Namaku Wina lengkapnya Sri Winarsih, kini usiaku sudah mencapai 28 tahun. Aku dilahirkan dari keluarga yang sangat sederhana. Ayahku seorang pegawai negeri dengan penghasilan yang sangat rendah, sedangkan ibu seorang ibu rumah tangga yang hanya dapat membantu meringankan suaminya dengan berjualan jajanan keliling kampung. Seingatku, aku tidak pernah mendengar ayah ibuku mengeluhkan tentang hal itu.
Aku
dilahirkan dalam kondisi yang sangat memprihatinkan. Aku tidak sempurna seperti
bayi-bayi lainnya, tubuhku kecil karena aku lahir prematur. Mungkin karena ibu
terlalu giat bekerja agar dapat membantu ayahku dalam mencari nafkah. Oleh
karena orang tua tidak mempunyai banyak biaya untuk perawatanku di rumah sakit,
maka orang tuaku membawaku pulang ke rumah untuk dirawat dengan peralatan
seadanya. Berkat dukungan ayahku, ibuku merawatku sebaiknya mungkin dengan
sangat berhati-hati. Sehubungan aku lahir belum cukup umur maka tubuhku
membutuhkan kehangatan yang lebih, kata ibuku dulu untuk dapat menghangat
tubuhku maka digunakan lampu belajar bekas pemberian tetangga.

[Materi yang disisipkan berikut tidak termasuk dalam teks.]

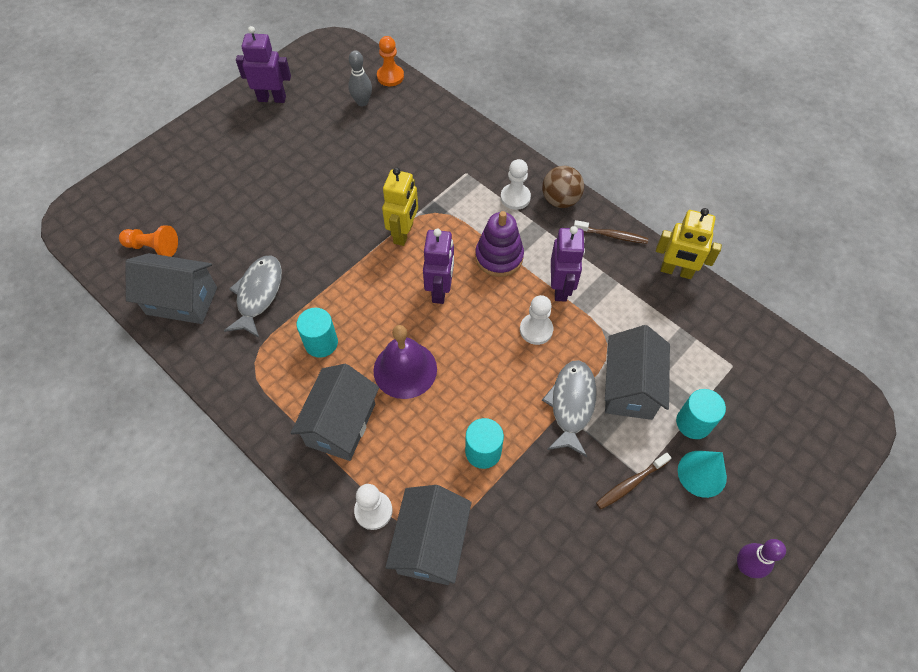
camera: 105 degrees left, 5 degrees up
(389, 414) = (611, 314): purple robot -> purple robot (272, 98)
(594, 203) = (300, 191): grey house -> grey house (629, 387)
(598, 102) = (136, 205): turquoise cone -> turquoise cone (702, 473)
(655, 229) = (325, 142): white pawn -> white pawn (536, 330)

Orang tuaku
berharap aku dapat tumbuh dengan sempurna seperti layaknya anak-anak pada
umumnya.
Alhamdulillah
dengan dukungan ayahku dan berkat pertolongan Allah maka aku dapat tumbuh
dengan cepat dan sehat. Namun di tengah perjalanan hidupku terjadi suatu
kecelakaan yang dampaknya terasa hingga tamat SMA. Saat berusia 5 bulan aku
jatuh dari tempat tidur ibuku. Saat itu ibuku sedang membuat kue untuk dijual
hari itu. Ibu terkejut mendengar tangisanku yang secara tiba-tiba itu. Aku
sudah tergeletak di atas lantai. Setelah diperiksa, alhamdulillah tidak ada
cedera di tubuhku. Ibu tidak membawaku ke rumah sakit hanya diperiksa sendiri
saja, karena saat itu ibu tidak punya uang. Dengan cekatan ibu menggendongku
dengan penuh kasih sayang, dengan kehangatannya yang hingga saat ini masih
terasa dan selalu kurindukan.
Sejak
kecil aku mengalami kesulitan dalam melakukan gerakan, tubuhku kaku, tidak
lincah seperti teman-temanku. Semakin besar gerakanku semakin kaku, sampai
akhirnya aku di bawa ke rumah sakit yang berada jauh dari desa kami tinggal.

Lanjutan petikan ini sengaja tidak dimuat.